# Texte affiché
::::::
Cette explication résout les problèmes narratifs soulevés dans la première partie…
B – La désignation du personnage
Dans l’analyse littéraire, on parle de « désignateurs » : ce sont les termes utilisés pour caractériser, pour nommer un personnage. Ce terme paraît particulièrement approprié concernant Don Juan, ce dernier étant désigné comme coupable...
Vers 1 : « Don Juan » : en première place dans le poème, mais, bizarrement, il ne fait rien (si ce n’est « donn[er] son obole à Charon ». Dans les vers suivants, le récit se focalise sur un damné anonyme, un « sombre mendiant » (noter la diérèse). D’où l’idée d’un Don Juan d’emblée central et marginal (central par sa place au début du premier vers, dans ce qu’on appelle l’incipit d’un poème ; mais très vite marginalisé puisqu’il semble passer au second plan derrière un personnage de moindre importance…).
Dans ce sens, Don Juan réapparaît dans la 2e quatrain, très tardivement, à travers le pronom « lui » : ici, la narration se focalise sur le groupe des « femmes » qui « mugisse[nt] ».
Strophe 3 : nouveau désignateur : « fils audacieux » (connotations péjoratives de l’adjectif, étant donné le contexte, cf. vb « railla »).
Strophe 4 : ce ne sont plus les liens du sang, mais ceux du mariage, avec un adjectif encore plus péjoratif : « l’époux perfide ».
Ces désignateurs indiquent un personnage coupable, marqué par la faute, le péché.
Enfin, dans le dernier quatrain, Don Juan est qualifié de « calme héros », ce qui contraste singulièrement avec les autres désignateurs. Pourquoi ?
C – Un héros moderne : la figure du dandy
La dernière strophe paraît énigmatique : comment expliquer l’impassibilité du personnage, son indifférence au spectacle terrifiant qui s’offre à ses yeux et qu’il préfère ignorer en « regarda[nt] le sillage ». Il se montre même dédaigneux (v. 20). On peut aussi s’étonner du terme « héros », connoté positivement (d’autant plus qu’il est précédé de l’épithète « calme »). On pourrait parler d’absence de pathétique face à une situation tragique (suggestion à développer su vous voulez…).
Beaucoup de critiques y ont reconnu la figure du dandy, chère à Baudelaire. Cf. cours précédent sur les extraits de Mon Cœur mis à nu : définition du dandy (noter aussi que Baudelaire y parle du « héros », du « vrai héros » qui est profondément « seul » : c’est bien le cas de Don Juan). Le dandy ne prête pas attention à la misère du monde, il n’est pas touché par la misère des hommes. D’ailleurs, il est « courbé sur sa rapière » : l’épée symbolise le duel, combat considéré comme noble, pratiqué encore au XIXe siècle bien qu’il soit illégal.
Finalement : Don Juan, comme le dandy, comme Baudelaire, est un personnage à la fois marginal (par rapport à une société qu’il méprise), et central (par son esprit, par son attitude, fût-elle méprisante).
::::::
# Liste
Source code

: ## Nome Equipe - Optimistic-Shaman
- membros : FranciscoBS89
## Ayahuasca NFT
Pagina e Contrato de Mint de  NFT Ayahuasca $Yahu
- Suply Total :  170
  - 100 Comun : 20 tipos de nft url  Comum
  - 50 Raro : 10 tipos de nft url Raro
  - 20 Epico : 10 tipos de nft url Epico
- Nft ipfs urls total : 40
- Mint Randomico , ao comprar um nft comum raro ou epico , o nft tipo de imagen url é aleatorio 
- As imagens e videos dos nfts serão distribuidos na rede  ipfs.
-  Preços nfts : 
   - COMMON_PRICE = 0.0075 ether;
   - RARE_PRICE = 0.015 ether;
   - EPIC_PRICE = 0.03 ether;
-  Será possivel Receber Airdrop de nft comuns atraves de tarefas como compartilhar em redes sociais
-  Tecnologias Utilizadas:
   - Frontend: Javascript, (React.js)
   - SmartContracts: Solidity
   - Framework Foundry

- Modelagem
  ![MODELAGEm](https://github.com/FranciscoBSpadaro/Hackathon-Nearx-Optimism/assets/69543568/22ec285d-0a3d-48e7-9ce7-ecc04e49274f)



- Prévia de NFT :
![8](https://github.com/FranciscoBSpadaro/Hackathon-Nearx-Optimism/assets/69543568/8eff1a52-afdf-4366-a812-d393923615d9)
::::::
# Consigne
Reprenez le passage du commentaire sur Don Juan qui commence par « Strophe 4 : ce » et s'arrête après « désignateurs. Pourquoi ? », en remplaçant « perfide » par « infidèle ».

# Corrigé
Strophe 4 : ce ne sont plus les liens du sang, mais ceux du mariage, avec un adjectif encore plus péjoratif : « l’époux infidèle ».
Ces désignateurs indiquent un personnage coupable, marqué par la faute, le péché.
Enfin, dans le dernier quatrain, Don Juan est qualifié de « calme héros », ce qui contraste singulièrement avec les autres désignateurs. Pourquoi ?